正文:
::::
“数字+”与统计数据工程系列讲座(六十七)6月25日密歇根大学徐功军教授来中心讲座预告

发表时间:2024-06-24

讲座题目:Covariate-Adjusted Generalized Factor Analysis with Application to Testing Fairness

主讲人:徐功军

讲座时间:2024年6月25日11:00-12:30

讲座地点:

线下:综合楼644    

线上:腾讯会议 215-672-249


主讲人简介:

Dr. Gongjun Xu is an Associate Professor in the Department of Statistics with a joint appointment in the Department of Psychology at the University of Michigan. He received his Ph.D. in Statistics from Columbia University in 2013. His research interests include latent variable models, psychometrics, statistical learning and inference, and survival analysis. Dr. Xu received NSF CAREER Award (2019), International Chinese Statistical Association (ICSA) Outstanding Young Researcher Award (2019), Bernoulli Society New Researcher Award (2019), Psychometric Society Early Career Award (2023) and Committee of Presidents of Statistical Societies (COPSS) Emerging Leader Award (2023). Dr. Xu is currently serving as Co-Editor-in-Chief for the Journal of Educational and Behavioral Statistics, and Associate Editor for Journal of American Statistical Association, Psychometrika, Annals of Applied Statistics, Statistica Sinica, and Journal of Data Science.
::::
提取数据:

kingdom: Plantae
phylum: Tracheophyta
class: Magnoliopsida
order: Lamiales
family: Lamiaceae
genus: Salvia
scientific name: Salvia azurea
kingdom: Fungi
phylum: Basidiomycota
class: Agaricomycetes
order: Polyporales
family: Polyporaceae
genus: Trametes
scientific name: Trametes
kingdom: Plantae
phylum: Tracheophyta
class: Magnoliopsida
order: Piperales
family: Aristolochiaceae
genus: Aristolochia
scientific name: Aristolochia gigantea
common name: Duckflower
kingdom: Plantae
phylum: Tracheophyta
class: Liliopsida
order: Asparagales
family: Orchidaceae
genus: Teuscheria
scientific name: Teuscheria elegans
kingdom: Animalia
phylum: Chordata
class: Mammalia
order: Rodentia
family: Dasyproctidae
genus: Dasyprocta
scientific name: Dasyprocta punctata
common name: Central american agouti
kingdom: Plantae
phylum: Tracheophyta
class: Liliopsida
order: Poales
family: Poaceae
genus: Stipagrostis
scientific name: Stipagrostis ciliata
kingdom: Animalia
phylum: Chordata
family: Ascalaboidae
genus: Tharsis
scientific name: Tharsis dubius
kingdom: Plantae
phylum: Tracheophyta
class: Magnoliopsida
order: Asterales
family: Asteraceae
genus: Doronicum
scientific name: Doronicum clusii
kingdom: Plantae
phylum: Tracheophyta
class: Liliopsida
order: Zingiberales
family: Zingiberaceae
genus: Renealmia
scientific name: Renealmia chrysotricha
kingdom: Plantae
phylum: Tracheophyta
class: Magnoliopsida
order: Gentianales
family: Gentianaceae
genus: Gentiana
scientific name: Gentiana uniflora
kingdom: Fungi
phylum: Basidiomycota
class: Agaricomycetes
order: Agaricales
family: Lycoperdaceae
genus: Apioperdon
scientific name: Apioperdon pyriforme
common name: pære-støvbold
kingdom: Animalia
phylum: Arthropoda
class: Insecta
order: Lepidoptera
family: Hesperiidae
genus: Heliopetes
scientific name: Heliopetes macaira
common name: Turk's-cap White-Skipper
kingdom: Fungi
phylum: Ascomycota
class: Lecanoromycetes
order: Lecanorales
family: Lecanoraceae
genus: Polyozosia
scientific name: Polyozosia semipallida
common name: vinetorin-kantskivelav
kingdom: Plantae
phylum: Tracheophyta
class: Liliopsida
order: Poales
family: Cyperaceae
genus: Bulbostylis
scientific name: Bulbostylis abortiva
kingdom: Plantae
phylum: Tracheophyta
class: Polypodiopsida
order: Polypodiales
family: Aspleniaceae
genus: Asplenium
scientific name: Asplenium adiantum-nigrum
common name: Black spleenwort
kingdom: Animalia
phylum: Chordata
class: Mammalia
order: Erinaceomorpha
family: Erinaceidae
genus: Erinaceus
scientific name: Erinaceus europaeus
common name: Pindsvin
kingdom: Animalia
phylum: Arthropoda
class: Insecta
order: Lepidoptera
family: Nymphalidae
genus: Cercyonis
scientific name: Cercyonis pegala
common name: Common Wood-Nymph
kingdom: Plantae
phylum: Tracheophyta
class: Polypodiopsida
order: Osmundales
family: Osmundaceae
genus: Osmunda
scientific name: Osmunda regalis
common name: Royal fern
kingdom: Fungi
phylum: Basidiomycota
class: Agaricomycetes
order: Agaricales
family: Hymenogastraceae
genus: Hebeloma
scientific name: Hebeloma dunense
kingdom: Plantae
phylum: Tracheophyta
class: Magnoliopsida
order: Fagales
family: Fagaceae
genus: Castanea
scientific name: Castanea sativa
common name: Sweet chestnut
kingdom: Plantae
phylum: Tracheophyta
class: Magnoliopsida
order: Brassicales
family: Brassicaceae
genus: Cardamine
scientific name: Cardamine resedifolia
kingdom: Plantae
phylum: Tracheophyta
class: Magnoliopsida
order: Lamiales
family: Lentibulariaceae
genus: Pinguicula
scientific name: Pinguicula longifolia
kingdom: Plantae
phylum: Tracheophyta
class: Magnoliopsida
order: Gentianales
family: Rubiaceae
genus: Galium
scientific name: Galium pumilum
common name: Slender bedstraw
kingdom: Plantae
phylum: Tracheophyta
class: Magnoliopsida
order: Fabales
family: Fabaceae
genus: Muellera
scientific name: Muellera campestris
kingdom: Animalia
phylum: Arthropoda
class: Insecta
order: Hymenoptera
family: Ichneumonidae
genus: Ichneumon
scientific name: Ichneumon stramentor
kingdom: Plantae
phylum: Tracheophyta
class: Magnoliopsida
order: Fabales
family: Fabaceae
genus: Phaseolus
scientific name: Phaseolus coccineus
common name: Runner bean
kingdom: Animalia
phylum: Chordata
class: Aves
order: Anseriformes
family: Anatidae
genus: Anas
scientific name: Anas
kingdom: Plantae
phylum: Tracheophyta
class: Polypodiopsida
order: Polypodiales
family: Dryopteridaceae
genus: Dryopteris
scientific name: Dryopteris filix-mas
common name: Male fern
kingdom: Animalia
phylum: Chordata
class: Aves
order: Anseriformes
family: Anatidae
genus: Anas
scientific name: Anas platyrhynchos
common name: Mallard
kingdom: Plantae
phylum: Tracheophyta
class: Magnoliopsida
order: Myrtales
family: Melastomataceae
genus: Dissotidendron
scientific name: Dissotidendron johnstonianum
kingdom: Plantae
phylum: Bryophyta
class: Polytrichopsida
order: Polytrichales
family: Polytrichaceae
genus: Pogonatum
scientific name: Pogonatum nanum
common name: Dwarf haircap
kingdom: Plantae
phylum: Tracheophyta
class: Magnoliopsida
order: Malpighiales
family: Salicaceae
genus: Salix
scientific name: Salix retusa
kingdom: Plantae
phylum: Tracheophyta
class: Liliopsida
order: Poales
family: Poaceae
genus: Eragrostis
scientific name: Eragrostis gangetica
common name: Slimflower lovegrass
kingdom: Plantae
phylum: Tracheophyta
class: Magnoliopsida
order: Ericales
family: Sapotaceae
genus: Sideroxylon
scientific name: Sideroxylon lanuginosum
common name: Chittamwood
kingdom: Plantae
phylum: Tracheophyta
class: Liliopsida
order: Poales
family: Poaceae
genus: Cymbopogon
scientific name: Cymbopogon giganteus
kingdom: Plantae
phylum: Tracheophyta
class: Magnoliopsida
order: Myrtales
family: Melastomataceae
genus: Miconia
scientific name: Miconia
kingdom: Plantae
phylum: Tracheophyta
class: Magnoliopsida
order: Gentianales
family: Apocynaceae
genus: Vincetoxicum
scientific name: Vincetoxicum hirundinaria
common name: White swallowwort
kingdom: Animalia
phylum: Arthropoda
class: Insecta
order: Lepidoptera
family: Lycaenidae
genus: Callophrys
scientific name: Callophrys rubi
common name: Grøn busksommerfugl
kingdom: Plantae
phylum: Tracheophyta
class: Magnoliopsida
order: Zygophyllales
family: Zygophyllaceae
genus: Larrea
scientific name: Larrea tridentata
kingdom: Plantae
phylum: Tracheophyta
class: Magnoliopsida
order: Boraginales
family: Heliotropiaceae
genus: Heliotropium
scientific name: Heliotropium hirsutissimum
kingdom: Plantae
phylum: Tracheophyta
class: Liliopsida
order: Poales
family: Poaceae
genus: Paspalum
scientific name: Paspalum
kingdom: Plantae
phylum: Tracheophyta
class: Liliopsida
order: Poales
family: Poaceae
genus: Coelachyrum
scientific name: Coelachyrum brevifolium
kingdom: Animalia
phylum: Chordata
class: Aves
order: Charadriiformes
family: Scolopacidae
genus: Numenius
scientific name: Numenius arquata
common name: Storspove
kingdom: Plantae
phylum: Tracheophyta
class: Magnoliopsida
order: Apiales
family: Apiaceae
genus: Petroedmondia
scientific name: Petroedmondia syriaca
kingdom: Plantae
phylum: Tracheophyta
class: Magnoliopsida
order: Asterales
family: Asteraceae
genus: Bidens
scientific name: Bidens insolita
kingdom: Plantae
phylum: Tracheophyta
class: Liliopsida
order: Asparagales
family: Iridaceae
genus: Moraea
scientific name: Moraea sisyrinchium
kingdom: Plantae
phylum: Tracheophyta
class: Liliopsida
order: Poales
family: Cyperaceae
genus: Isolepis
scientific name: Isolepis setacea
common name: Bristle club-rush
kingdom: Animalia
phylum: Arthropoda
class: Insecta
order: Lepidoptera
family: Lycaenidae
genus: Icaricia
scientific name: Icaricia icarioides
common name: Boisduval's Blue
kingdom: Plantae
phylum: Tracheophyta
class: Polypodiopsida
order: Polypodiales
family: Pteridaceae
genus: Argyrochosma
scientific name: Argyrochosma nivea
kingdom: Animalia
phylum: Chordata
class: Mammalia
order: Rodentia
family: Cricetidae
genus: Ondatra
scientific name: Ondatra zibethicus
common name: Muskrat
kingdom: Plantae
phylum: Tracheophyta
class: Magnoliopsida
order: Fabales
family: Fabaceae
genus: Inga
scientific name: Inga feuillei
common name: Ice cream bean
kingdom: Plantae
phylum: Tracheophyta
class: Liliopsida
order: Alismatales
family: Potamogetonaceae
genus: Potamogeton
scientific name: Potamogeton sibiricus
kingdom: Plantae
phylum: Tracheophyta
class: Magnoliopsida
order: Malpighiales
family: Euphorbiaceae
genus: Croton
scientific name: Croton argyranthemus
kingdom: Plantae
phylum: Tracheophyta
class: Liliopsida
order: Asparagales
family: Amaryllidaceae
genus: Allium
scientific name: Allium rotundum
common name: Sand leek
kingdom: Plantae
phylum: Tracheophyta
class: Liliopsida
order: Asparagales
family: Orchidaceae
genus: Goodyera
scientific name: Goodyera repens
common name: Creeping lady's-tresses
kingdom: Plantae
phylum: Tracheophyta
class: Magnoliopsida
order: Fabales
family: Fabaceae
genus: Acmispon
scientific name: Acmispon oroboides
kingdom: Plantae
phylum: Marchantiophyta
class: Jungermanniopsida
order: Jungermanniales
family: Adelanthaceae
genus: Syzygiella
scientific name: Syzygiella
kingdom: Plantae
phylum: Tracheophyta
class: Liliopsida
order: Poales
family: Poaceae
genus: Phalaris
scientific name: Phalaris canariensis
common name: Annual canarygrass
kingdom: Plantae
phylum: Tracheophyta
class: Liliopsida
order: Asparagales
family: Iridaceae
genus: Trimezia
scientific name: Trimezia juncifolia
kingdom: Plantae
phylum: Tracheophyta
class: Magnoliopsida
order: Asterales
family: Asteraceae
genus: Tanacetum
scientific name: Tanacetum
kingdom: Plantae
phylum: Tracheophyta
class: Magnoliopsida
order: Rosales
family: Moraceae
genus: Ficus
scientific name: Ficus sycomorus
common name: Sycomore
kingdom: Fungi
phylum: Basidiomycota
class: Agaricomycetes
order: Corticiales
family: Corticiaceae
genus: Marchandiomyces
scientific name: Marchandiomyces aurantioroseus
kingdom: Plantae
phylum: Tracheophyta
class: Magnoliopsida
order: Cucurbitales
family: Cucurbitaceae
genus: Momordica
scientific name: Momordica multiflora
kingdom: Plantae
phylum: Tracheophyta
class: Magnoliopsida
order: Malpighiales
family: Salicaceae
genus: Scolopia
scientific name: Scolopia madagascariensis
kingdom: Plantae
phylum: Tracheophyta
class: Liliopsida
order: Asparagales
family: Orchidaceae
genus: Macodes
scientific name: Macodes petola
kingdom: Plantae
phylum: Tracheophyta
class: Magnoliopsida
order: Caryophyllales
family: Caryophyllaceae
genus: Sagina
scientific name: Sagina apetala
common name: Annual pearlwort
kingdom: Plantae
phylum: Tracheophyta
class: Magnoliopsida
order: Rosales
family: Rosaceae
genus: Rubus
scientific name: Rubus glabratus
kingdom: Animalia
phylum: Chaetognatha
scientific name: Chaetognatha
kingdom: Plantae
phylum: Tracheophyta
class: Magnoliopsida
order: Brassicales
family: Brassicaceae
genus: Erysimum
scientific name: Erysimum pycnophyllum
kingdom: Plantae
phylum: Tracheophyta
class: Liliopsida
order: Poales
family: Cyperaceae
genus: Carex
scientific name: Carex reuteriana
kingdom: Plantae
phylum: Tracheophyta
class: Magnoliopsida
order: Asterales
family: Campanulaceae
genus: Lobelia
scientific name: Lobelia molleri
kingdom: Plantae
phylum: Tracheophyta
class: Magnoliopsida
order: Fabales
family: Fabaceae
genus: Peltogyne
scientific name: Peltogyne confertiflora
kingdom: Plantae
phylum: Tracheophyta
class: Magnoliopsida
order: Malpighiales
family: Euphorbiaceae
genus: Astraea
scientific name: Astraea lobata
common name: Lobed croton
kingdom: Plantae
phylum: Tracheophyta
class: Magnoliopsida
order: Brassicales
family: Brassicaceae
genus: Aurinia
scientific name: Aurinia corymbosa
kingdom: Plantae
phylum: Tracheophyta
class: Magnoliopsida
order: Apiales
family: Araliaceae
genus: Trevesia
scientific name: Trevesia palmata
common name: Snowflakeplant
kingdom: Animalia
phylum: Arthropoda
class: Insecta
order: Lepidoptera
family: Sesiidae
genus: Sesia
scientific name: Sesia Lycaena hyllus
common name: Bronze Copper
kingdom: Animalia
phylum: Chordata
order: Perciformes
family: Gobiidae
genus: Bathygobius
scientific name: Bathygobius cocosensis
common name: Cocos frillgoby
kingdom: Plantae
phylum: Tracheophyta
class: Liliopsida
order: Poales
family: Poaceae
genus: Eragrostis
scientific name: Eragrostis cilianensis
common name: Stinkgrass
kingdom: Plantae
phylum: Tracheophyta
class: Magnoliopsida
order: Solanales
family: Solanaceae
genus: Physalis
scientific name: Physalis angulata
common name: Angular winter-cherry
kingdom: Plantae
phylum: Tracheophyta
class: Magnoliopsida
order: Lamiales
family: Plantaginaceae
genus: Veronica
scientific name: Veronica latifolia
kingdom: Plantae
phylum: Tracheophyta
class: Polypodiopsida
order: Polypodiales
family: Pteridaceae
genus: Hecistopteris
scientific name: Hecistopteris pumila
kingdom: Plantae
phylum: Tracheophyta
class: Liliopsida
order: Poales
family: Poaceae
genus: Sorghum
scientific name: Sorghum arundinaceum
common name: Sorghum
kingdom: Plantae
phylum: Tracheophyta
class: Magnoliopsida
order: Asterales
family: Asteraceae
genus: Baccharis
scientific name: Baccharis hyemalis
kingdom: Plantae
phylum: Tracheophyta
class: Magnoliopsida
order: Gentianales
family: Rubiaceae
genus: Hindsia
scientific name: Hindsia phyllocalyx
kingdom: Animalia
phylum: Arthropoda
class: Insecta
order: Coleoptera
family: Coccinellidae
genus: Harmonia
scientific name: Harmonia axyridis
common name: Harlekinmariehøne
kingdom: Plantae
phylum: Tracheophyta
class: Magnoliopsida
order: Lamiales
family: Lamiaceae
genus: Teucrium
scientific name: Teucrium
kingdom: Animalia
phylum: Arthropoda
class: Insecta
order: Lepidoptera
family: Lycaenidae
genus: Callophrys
::::
请从徐功军教授讲座预告的最后一句之后开始，续写下一部分内容。 这些数据与徐功军教授讲座预告的内容没有关系。

讲座摘要:    

In the era of data explosion, psychometricians and statisticians have been developing interpretable and computationally efficient statistical methods to measure latent factors (e.g. skills, abilities, and personalities) using large-scale assessment data. In addition to understanding the latent information, the covariate effect on responses controlling for latent factors is also of great scientific interest and has wide applications, such as evaluating the fairness of educational testing, where the covariate effect reflects whether a test question is biased toward certain individual characteristics (e.g. gender and race) taking into account their latent abilities. However, the large sample size, substantial covariate dimension, and great test length pose great challenges to developing efficient methods and drawing valid inferences. Moreover, to accommodate the commonly encountered discrete types of responses, nonlinear factor models (item response theory models) are often assumed, bringing in further complexity to the problem. To address these challenges, we consider a covariate-adjusted generalized factor model and develop novel and interpretable conditions to address the identifiability issue. Based on the identifiability conditions, we propose a joint maximum likelihood estimation method and establish estimation consistency and asymptotic normality results for the covariate effects under a practical yet challenging asymptotic regime. Furthermore, we derive estimation and inference results for latent factors and the factor loadings. We illustrate the performance of this method through extensive numerical studies and an application to a large-scale educational assessment, the Programme for International Student Assessment (PISA). This is a joint work with Jing Ouyang, Chengyu Cui, and Kean Ming Tan.